И ведь действительно, это была страшная проблема. Я помню, как во время своей первой поездки в Карелию увидел в одном из городков такой интернат. Это было невыносимое зрелище – я наблюдал из-за забора, как вывели на улицу человек двадцать больных детишек для занятий физкультурой…
«Вы делаете кино, которое пропагандирует пьянство…» – возмущался Воротников. И хотя по отношению к фильму «Ольга и Константин» такой вердикт был, безусловно, преувеличением, его пустили по третьей категории и начали мини-кампанию в кинематографе, жертвой которой предстояло стать картине «Любовь и голуби».
Сигнал от члена Политбюро пошёл в Госкино, оттуда – на киностудию. Сизов требовал от меня переделок, я отказывался, прекрасно понимая, что избавиться от выпивки в отснятом материале невозможно, даже если задаться такой целью.

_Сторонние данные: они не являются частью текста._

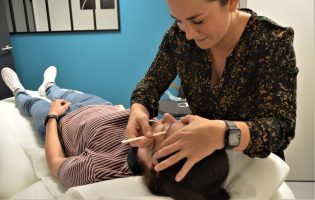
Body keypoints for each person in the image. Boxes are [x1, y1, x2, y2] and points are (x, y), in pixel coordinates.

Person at [126, 0, 298, 182]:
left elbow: (281, 129)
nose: (189, 34)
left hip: (254, 167)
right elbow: (150, 85)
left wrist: (223, 133)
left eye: (198, 21)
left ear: (232, 2)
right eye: (178, 20)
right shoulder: (178, 37)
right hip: (203, 167)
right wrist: (139, 109)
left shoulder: (271, 42)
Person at [1, 66, 230, 199]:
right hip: (101, 105)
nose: (166, 116)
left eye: (167, 127)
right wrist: (128, 111)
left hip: (64, 122)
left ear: (156, 162)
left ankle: (20, 91)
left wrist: (52, 117)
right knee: (63, 92)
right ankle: (49, 86)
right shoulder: (150, 132)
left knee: (33, 106)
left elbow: (56, 163)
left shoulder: (100, 168)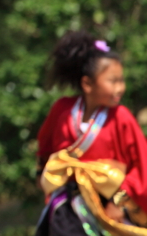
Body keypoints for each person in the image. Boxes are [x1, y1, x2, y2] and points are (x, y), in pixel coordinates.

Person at [36, 31, 147, 236]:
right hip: (68, 210)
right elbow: (45, 151)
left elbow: (141, 167)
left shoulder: (120, 117)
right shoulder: (61, 110)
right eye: (113, 81)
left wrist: (117, 203)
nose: (120, 88)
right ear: (87, 84)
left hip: (110, 208)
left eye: (121, 80)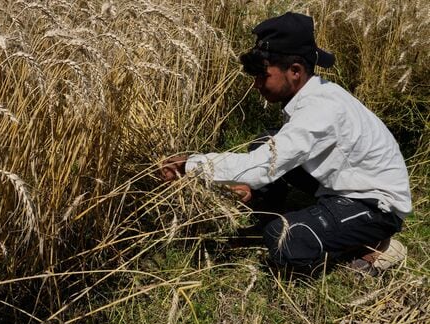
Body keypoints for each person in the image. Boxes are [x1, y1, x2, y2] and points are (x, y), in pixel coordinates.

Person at [161, 12, 411, 275]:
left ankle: (376, 245)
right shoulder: (313, 94)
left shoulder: (320, 110)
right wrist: (252, 187)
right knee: (265, 142)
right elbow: (273, 155)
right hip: (344, 185)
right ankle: (283, 215)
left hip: (375, 206)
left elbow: (262, 166)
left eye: (263, 75)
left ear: (295, 71)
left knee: (284, 240)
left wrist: (190, 165)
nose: (256, 84)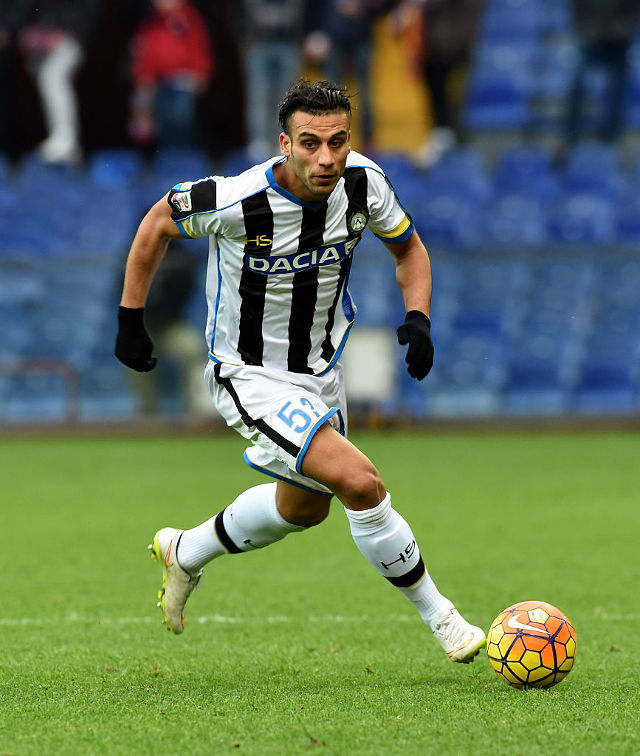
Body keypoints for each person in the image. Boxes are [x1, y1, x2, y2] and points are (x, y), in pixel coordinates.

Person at [115, 79, 485, 663]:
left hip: (321, 370)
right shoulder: (237, 199)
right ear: (285, 144)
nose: (327, 158)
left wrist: (419, 317)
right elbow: (158, 219)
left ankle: (185, 551)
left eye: (338, 141)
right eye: (310, 143)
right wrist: (131, 317)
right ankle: (444, 619)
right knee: (360, 483)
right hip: (250, 374)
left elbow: (410, 249)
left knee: (304, 508)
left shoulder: (364, 182)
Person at [18, 0, 99, 164]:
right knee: (43, 76)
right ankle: (61, 143)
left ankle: (66, 140)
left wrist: (63, 32)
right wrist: (35, 32)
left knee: (52, 75)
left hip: (71, 37)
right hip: (44, 39)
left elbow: (87, 10)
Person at [129, 0, 214, 150]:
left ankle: (182, 157)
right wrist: (142, 76)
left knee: (180, 124)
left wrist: (201, 72)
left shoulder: (189, 18)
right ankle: (164, 158)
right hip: (156, 83)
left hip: (182, 83)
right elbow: (145, 52)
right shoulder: (151, 21)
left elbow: (198, 47)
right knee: (156, 127)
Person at [564, 0, 640, 145]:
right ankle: (571, 135)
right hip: (591, 41)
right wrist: (589, 31)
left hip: (619, 44)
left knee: (619, 87)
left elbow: (632, 14)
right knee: (577, 81)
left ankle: (610, 136)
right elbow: (578, 13)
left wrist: (619, 30)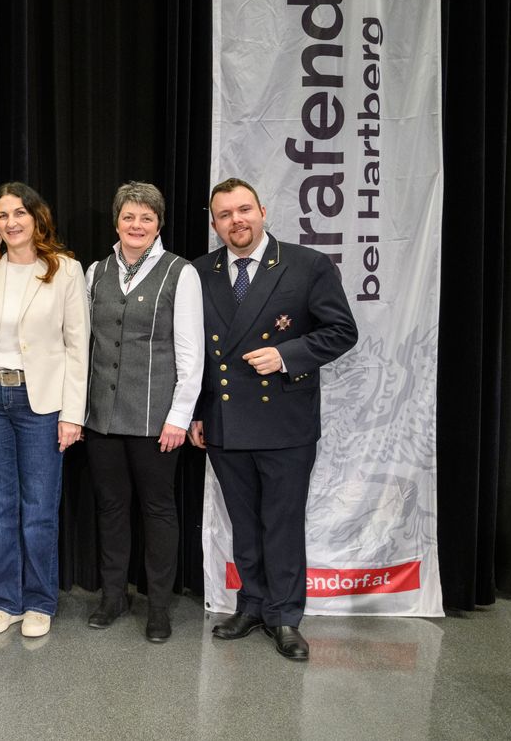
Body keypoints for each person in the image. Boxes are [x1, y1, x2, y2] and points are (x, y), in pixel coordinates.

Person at [187, 177, 357, 661]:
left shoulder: (307, 265)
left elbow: (342, 331)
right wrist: (196, 412)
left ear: (262, 211)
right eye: (225, 214)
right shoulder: (199, 272)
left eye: (244, 210)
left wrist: (285, 355)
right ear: (215, 223)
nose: (236, 220)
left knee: (281, 522)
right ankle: (252, 605)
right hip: (224, 420)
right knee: (244, 523)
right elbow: (192, 351)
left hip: (285, 421)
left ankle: (284, 617)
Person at [0, 182, 89, 638]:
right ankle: (6, 601)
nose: (11, 222)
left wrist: (72, 415)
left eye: (19, 213)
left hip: (41, 403)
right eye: (2, 215)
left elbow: (77, 347)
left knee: (39, 508)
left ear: (36, 218)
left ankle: (39, 601)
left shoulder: (65, 271)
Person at [82, 182, 203, 642]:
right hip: (102, 418)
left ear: (158, 224)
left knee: (158, 510)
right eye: (129, 217)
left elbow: (190, 354)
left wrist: (178, 417)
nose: (137, 225)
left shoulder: (180, 273)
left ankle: (159, 607)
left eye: (146, 218)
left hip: (156, 421)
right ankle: (113, 597)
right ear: (117, 222)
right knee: (111, 508)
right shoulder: (95, 272)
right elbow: (84, 345)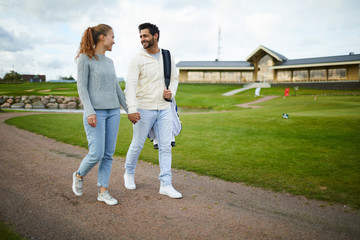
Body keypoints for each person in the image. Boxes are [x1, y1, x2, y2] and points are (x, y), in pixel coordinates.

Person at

– Вы будете переделывать? – спросил Сизов, вызвав меня в очередной раз.
– Не буду… Я вообще не понимаю, что вы от меня хотите.

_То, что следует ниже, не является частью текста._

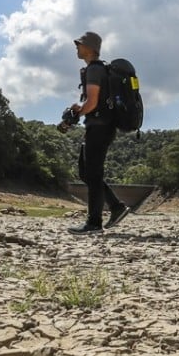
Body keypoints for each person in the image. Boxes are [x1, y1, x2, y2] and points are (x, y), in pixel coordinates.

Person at [66, 31, 131, 235]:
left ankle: (94, 223)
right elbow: (93, 101)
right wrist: (81, 110)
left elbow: (92, 102)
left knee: (93, 174)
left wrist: (78, 112)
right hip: (101, 126)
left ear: (90, 48)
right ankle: (116, 207)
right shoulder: (97, 70)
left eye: (80, 44)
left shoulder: (94, 70)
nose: (77, 46)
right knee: (86, 172)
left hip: (100, 127)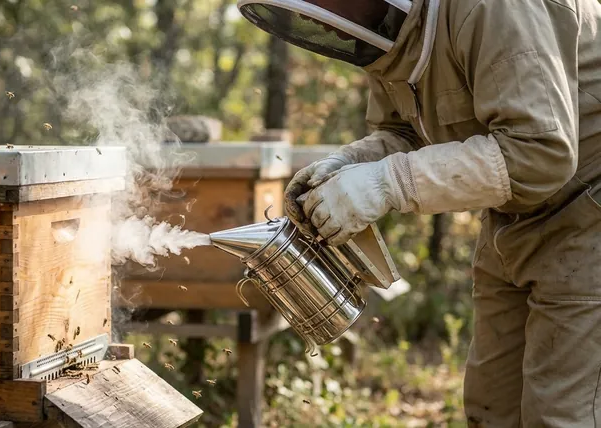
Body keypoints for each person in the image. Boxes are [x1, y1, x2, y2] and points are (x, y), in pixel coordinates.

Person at [237, 0, 601, 426]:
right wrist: (351, 164)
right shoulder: (396, 38)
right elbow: (404, 131)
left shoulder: (496, 7)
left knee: (561, 413)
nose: (331, 31)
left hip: (589, 212)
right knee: (491, 406)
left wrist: (386, 183)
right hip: (513, 221)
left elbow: (540, 153)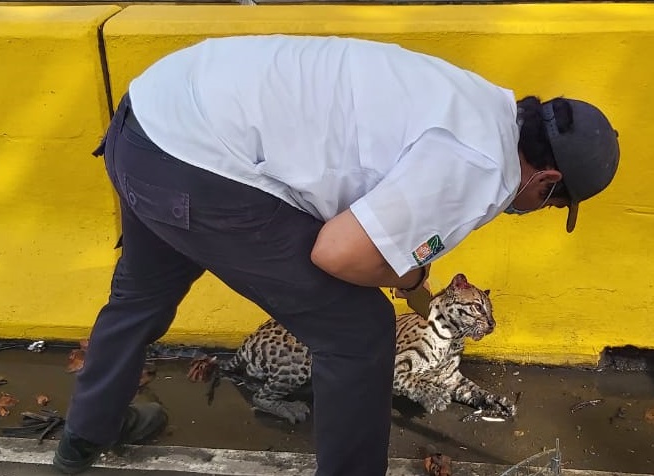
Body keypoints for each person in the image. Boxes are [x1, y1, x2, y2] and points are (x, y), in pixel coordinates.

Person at [53, 34, 619, 476]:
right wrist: (408, 270)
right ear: (545, 182)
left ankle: (84, 436)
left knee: (140, 296)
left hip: (151, 117)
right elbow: (339, 254)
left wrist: (406, 266)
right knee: (358, 329)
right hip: (198, 165)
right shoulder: (482, 169)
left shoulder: (477, 100)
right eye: (549, 202)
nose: (534, 207)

– Ладно, тогда мы вас отстраняем от картины…
Надо сказать, что я совершенно не умел за себя постоять, да и сейчас, в общем-то, не умею. Хотя, конечно, с «Оскаром» наперевес можно было в 1984 году идти на штурм любой самой высокой инстанции. На фоне историй с «невозвращенцами», на фоне громких диссидентских акций перспектива скандала с режиссёром-оскароносцем наверняка заставила бы начальство задуматься. Но мне даже не приходило в голову добиваться справедливости, шантажировать, ходить по кабинетам. Я покорно наблюдал со стороны, как моего товарища Лёшу Сахарова назначают художественным руководителем фильма «Любовь и голуби», и он вместе с редактором Людмилой Шмугляковой занимается переделкой моей картины.
Несколько раз Людмила Филипповна прибегала ко мне:
– Володя, ну всё-таки, может быть, вы сами что-то переделаете?
Они, видимо, думали, что я ломаюсь, но я совершенно искренне отвечал:
– Я не могу ничего переделывать, потому что это невозможно.
– Ну вот же Лёша сейчас сидит, пытается…
– Ничего у него не выйдет.
– Правда, мы смотрим – это так талантливо, так талантливо!
– Вот видите – талантливо, а вы хотите переделывать…
Плачет, но убегает в монтажную, стыдится, но продолжает делать, что приказали…
Я её не осуждаю, а вот Лёшу Сахарова не понимал и тогда, и до сих пор понять не могу. Зачем он за это взялся?.. С Лёшей несколько лет после этой истории я не здоровался…
Картину переделывали, а я места себе не находил, выкуривал по две пачки сигарет, и не каких-нибудь американских, которых хватает на три затяжки, а настоящих, наших. Я знал, что моё кино уродуют, и успокаивало единственное: задачу решить невозможно. Есть вариант – запретить фильм, или можно снять другой, но из имеющегося материала ничего компромиссного создать не получится, и это объективный факт.